Previously, superclusters had been defined simply as areas where there were lots of galaxies, but the data Tully and his group collected revealed a new and more precise way of defining superclusters: by the movement of galaxies within them. The group discovered that all of the galaxies in the region we now call Laniakea flow toward each other, the way water on one side of a mountain will flow into one watershed. The edge of a supercluster is the place where gravitational flow lines diverge; when this happens galaxies drift in a different direction and into other, neighboring superclusters. To give me a visual sense of it all, Tully pushes a button on his office computer, and on his screen the Laniakea Supercluster springs to life. We watch a video that shows what Tully calls Laniakea’s “basin of attraction,” toward which galaxies are flowing, including our own Milky Way, which is a barely discernible dot way out in the suburbs near the boundary of Laniakea and its neighboring super-cluster, Perseus-Pisces. Seen in 3-D, Laniakea is shaped slightly like a hat. “Yes,” Tully agrees, “I always think it looks like one of those old warrior’s helmets.”

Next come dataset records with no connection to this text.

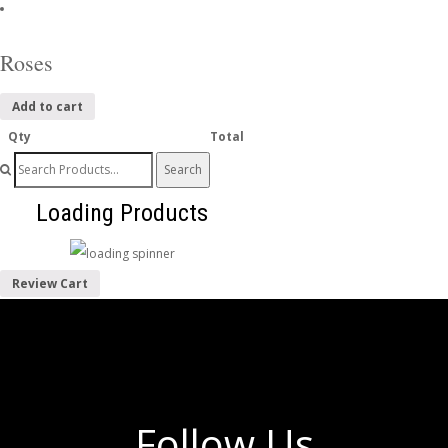
Roses
Add to cart
Qty
Total
Search
for:
Loading Products
Review Cart
Follow Us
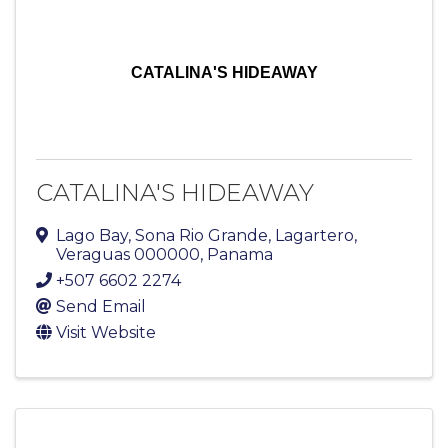
CATALINA'S HIDEAWAY
CATALINA'S HIDEAWAY
Lago Bay
,
Sona Rio Grande
,
Lagartero
,
Veraguas
000000
, Panama
+507 6602 2274
Send Email
Visit Website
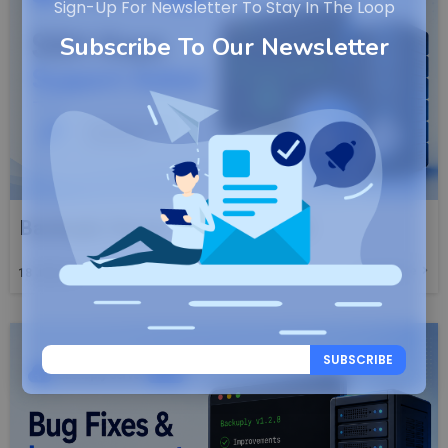
Sign-Up For Newsletter To Stay In The Loop
Subscribe To Our Newsletter
Backuply Server 1.2.9 Launched
Read More
18
JUN, 26
SUBSCRIBE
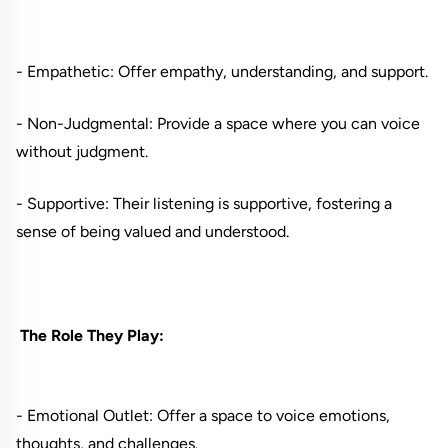
- Empathetic: Offer empathy, understanding, and support.
- Non-Judgmental: Provide a space where you can voice
without judgment.
- Supportive: Their listening is supportive, fostering a
sense of being valued and understood.
The Role They Play:
- Emotional Outlet: Offer a space to voice emotions,
thoughts, and challenges.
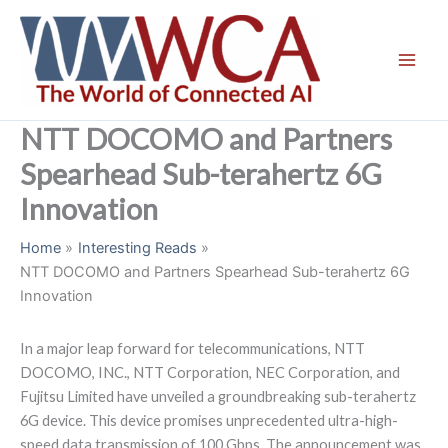
Skip
to
content
NTT DOCOMO and Partners
Spearhead Sub-terahertz 6G
Innovation
Home
Interesting Reads
NTT DOCOMO and Partners Spearhead Sub-terahertz 6G
Innovation
In a major leap forward for telecommunications, NTT
DOCOMO, INC., NTT Corporation, NEC Corporation, and
Fujitsu Limited have unveiled a groundbreaking sub-terahertz
6G device. This device promises unprecedented ultra-high-
speed data transmission of 100 Gbps. The announcement was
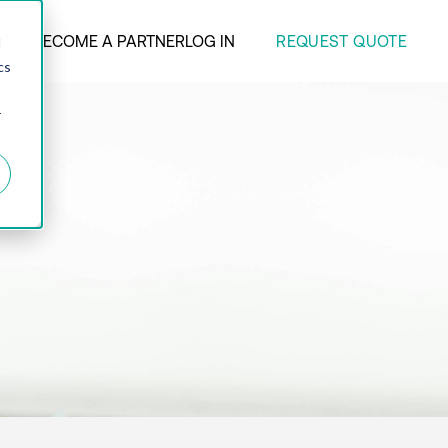
REQUEST QUOTE
ANY
BECOME A PARTNER
LOG IN
d
cs
r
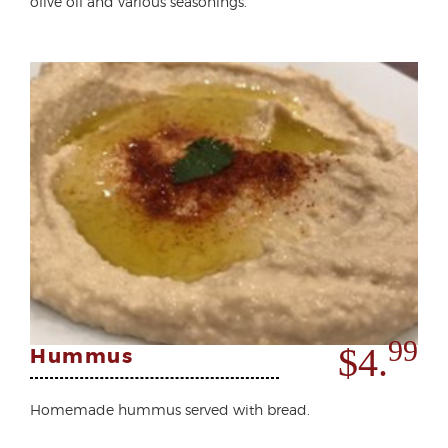
olive oil and various seasonings.
99
$4.
Hummus
Homemade hummus served with bread.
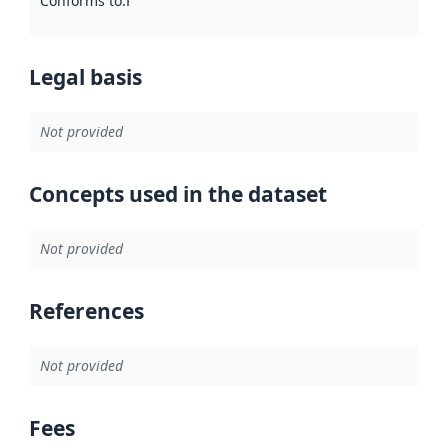
Conforms to
:
Reference to an implementation rule or other spe
Legal basis
Not provided
Concepts used in the dataset
Not provided
References
Not provided
Fees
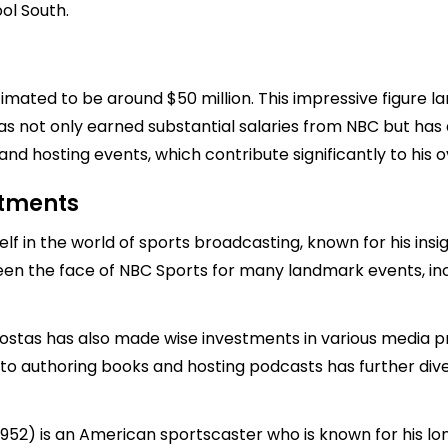
ol South.
timated to be around $50 million. This impressive figure 
as not only earned substantial salaries from NBC but has 
and hosting events, which contribute significantly to his o
stments
f in the world of sports broadcasting, known for his in
been the face of NBC Sports for many landmark events, i
 Costas has also made wise investments in various media 
into authoring books and hosting podcasts has further diver
952) is an American sportscaster who is known for his lo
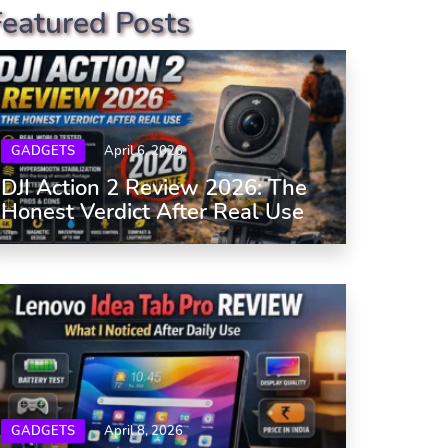
Featured Posts
GADGETS
April 6, 2026
DJI Action 2 Review 2026: The
Honest Verdict After Real Use
GADGETS
April 8, 2026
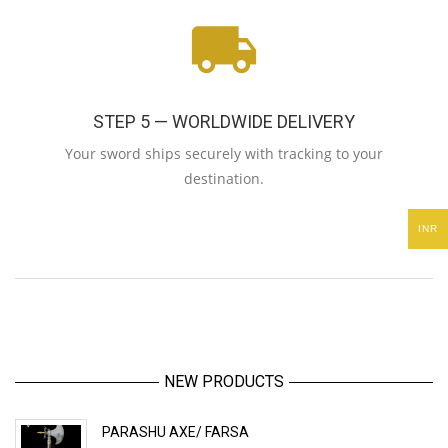
STEP 5 — WORLDWIDE DELIVERY
Your sword ships securely with tracking to your
destination.
INR
NEW PRODUCTS
PARASHU AXE/ FARSA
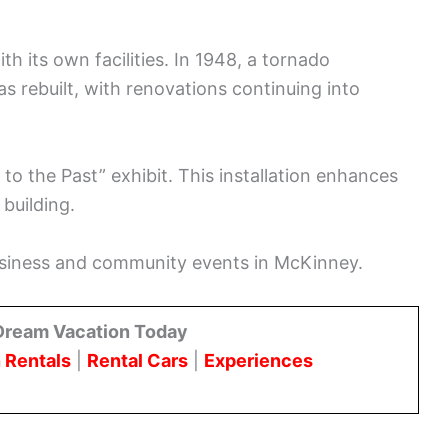
h its own facilities. In 1948, a tornado
as rebuilt, with renovations continuing into
 to the Past” exhibit. This installation enhances
 building.
business and community events in McKinney.
Dream Vacation Today
 Rentals
|
Rental Cars
|
Experiences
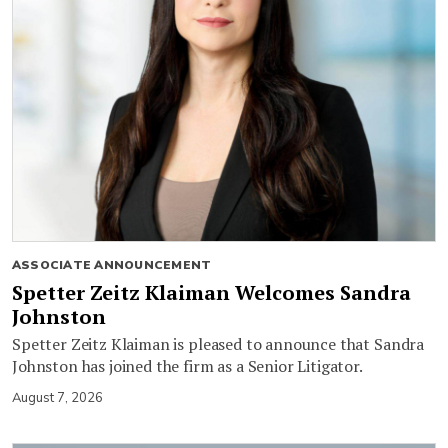
ASSOCIATE ANNOUNCEMENT
Spetter Zeitz Klaiman Welcomes Sandra
Johnston
Spetter Zeitz Klaiman is pleased to announce that Sandra
Johnston has joined the firm as a Senior Litigator.
August 7, 2026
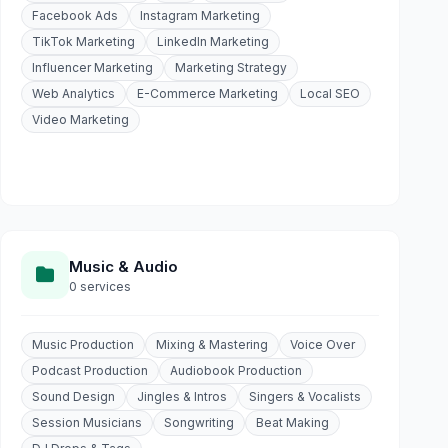
Facebook Ads
Instagram Marketing
TikTok Marketing
LinkedIn Marketing
Influencer Marketing
Marketing Strategy
Web Analytics
E-Commerce Marketing
Local SEO
Video Marketing
Music & Audio
0 services
Music Production
Mixing & Mastering
Voice Over
Podcast Production
Audiobook Production
Sound Design
Jingles & Intros
Singers & Vocalists
Session Musicians
Songwriting
Beat Making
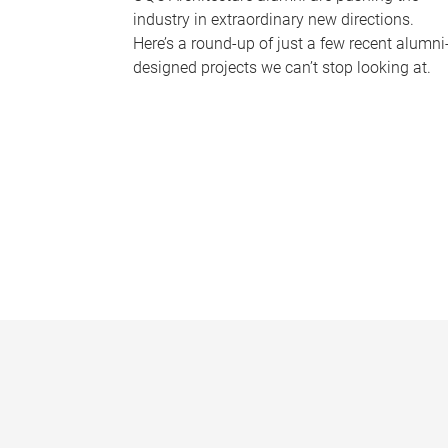
industry in extraordinary new directions.
Here’s a round-up of just a few recent alumni
designed projects we can’t stop looking at.
P
a
g
e
s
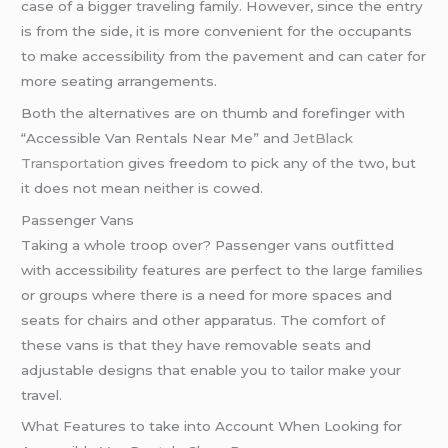
case of a bigger traveling family. However, since the entry
is from the side, it is more convenient for the occupants
to make accessibility from the pavement and can cater for
more seating arrangements.
Both the alternatives are on thumb and forefinger with
“Accessible Van Rentals Near Me” and
JetBlack
Transportation
gives freedom to pick any of the two, but
it does not mean neither is cowed.
Passenger Vans
Taking a whole troop over? Passenger vans outfitted
with accessibility features are perfect to the large families
or groups where there is a need for more spaces and
seats for chairs and other apparatus. The comfort of
these vans is that they have removable seats and
adjustable designs that enable you to tailor make your
travel.
What Features to take into Account When Looking for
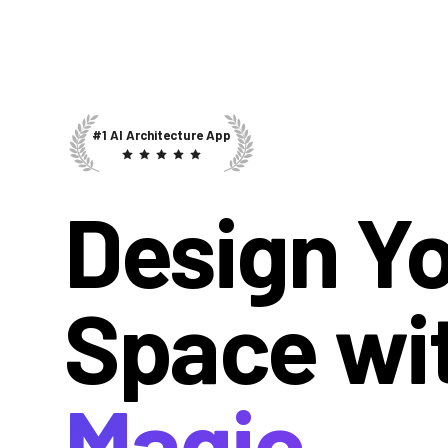
#1 AI Architecture App
Design Y
Space wi
Magic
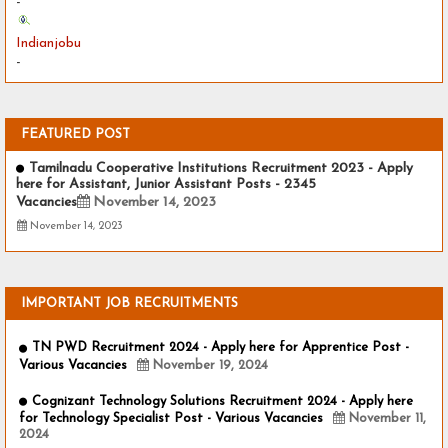
-
Indianjobu
-
FEATURED POST
Tamilnadu Cooperative Institutions Recruitment 2023 - Apply
here for Assistant, Junior Assistant Posts - 2345
Vacancies
November 14, 2023
November 14, 2023
IMPORTANT JOB RECRUITMENTS
TN PWD Recruitment 2024 - Apply here for Apprentice Post -
Various Vacancies
November 19, 2024
Cognizant Technology Solutions Recruitment 2024 - Apply here
for Technology Specialist Post - Various Vacancies
November 11,
2024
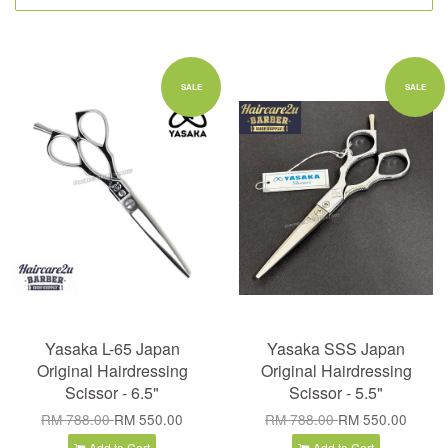
SALE
SALE
Yasaka L-65 Japan
Yasaka SSS Japan
Original Hairdressing
Original Hairdressing
Scissor - 6.5"
Scissor - 5.5"
RM 788.00
RM 550.00
RM 788.00
RM 550.00
Add to Cart
Add to Cart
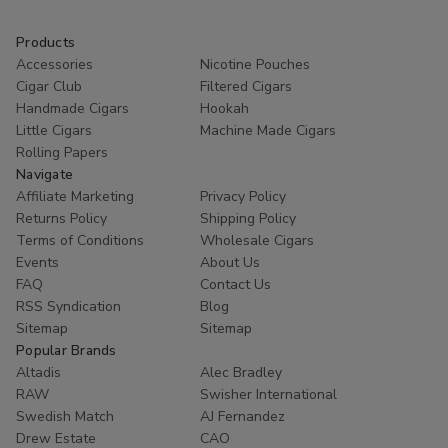
1/4
1/4
1/4
1/4
24Ct
24Ct
24Ct
24
Products
Accessories
Nicotine Pouches
Cigar Club
Filtered Cigars
Handmade Cigars
Hookah
Little Cigars
Machine Made Cigars
Rolling Papers
Navigate
Affiliate Marketing
Privacy Policy
Returns Policy
Shipping Policy
Terms of Conditions
Wholesale Cigars
Events
About Us
FAQ
Contact Us
RSS Syndication
Blog
Sitemap
Sitemap
Popular Brands
Altadis
Alec Bradley
RAW
Swisher International
Swedish Match
AJ Fernandez
Drew Estate
CAO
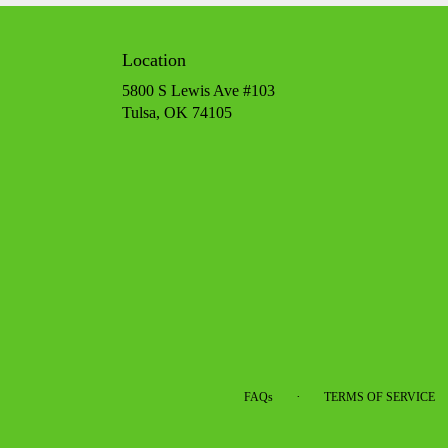
Location
5800 S Lewis Ave #103
(link
Tulsa, OK 74105
opens
in
a
new
window)
·
FAQs
TERMS OF SERVICE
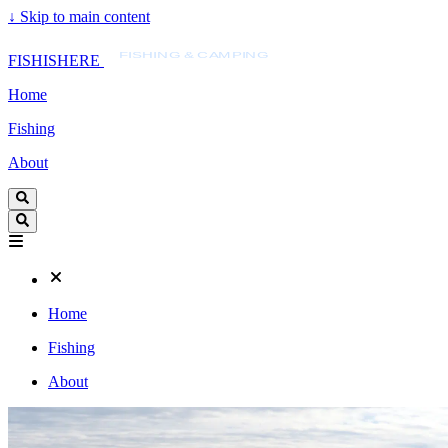
↓
Skip to main content
FISHISHERE
FISHING & CAMPING
FISHISHERE
Home
Fishing
About
Home
Fishing
About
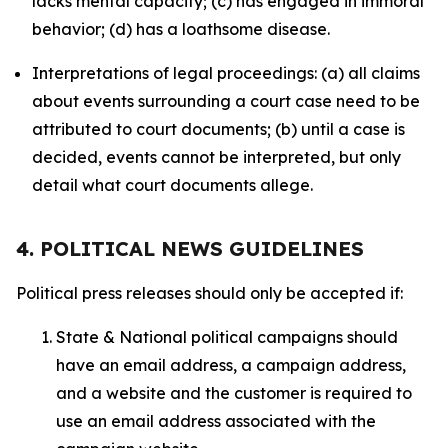
lacks mental capacity; (c) has engaged in immoral
behavior; (d) has a loathsome disease.
Interpretations of legal proceedings: (a) all claims
about events surrounding a court case need to be
attributed to court documents; (b) until a case is
decided, events cannot be interpreted, but only
detail what court documents allege.
4. POLITICAL NEWS GUIDELINES
Political press releases should only be accepted if:
State & National political campaigns should
have an email address, a campaign address,
and a website and the customer is required to
use an email address associated with the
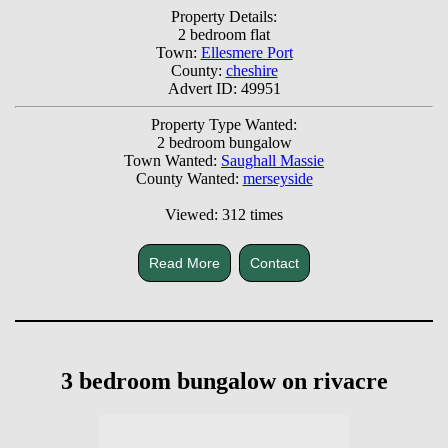
Property Details:
2 bedroom flat
Town:
Ellesmere Port
County:
cheshire
Advert ID: 49951
Property Type Wanted:
2 bedroom bungalow
Town Wanted:
Saughall Massie
County Wanted:
merseyside
Viewed: 312 times
Read More
Contact
3 bedroom bungalow on rivacre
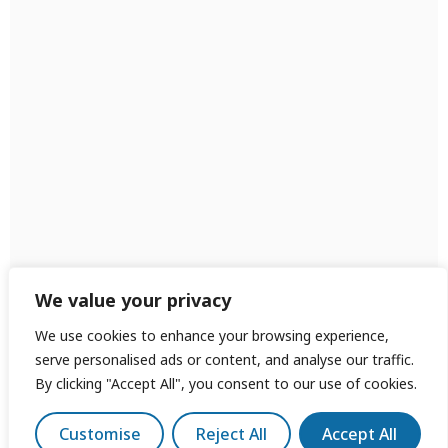
We value your privacy
We use cookies to enhance your browsing experience,
serve personalised ads or content, and analyse our traffic.
By clicking "Accept All", you consent to our use of cookies.
Customise
Reject All
Accept All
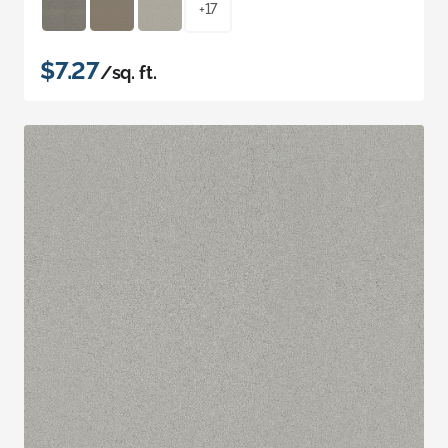
+17
$7.27
/sq. ft.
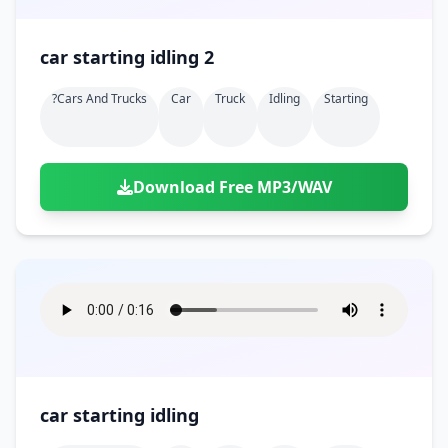
car starting idling 2
?cars And Trucks
Car
Truck
Idling
Starting
Download Free MP3/WAV
car starting idling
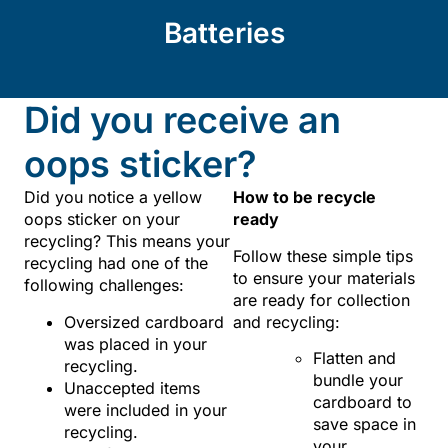
Batteries
Did you receive an
oops sticker?
Did you notice a yellow
How to be recycle
oops sticker on your
ready
recycling? This means your
Follow these simple tips
recycling had one of the
to ensure your materials
following challenges:
are ready for collection
Oversized cardboard
and recycling:
was placed in your
Flatten and
recycling.
bundle your
Unaccepted items
cardboard to
were included in your
save space in
recycling.
your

Laniakea is vast. Tully and his team determined that Laniakea comprises a region one hundred quadrillion (ten to the seventeenth power) times the mass of our sun and five hundred million light-years across. It contains more than one hundred thousand galaxies. It’s a hundred times larger than the Virgo Cluster (which was previously considered our home supercluster), and Laniakea also encompasses the Hydra-Centaurus and Pavo-Indus clouds.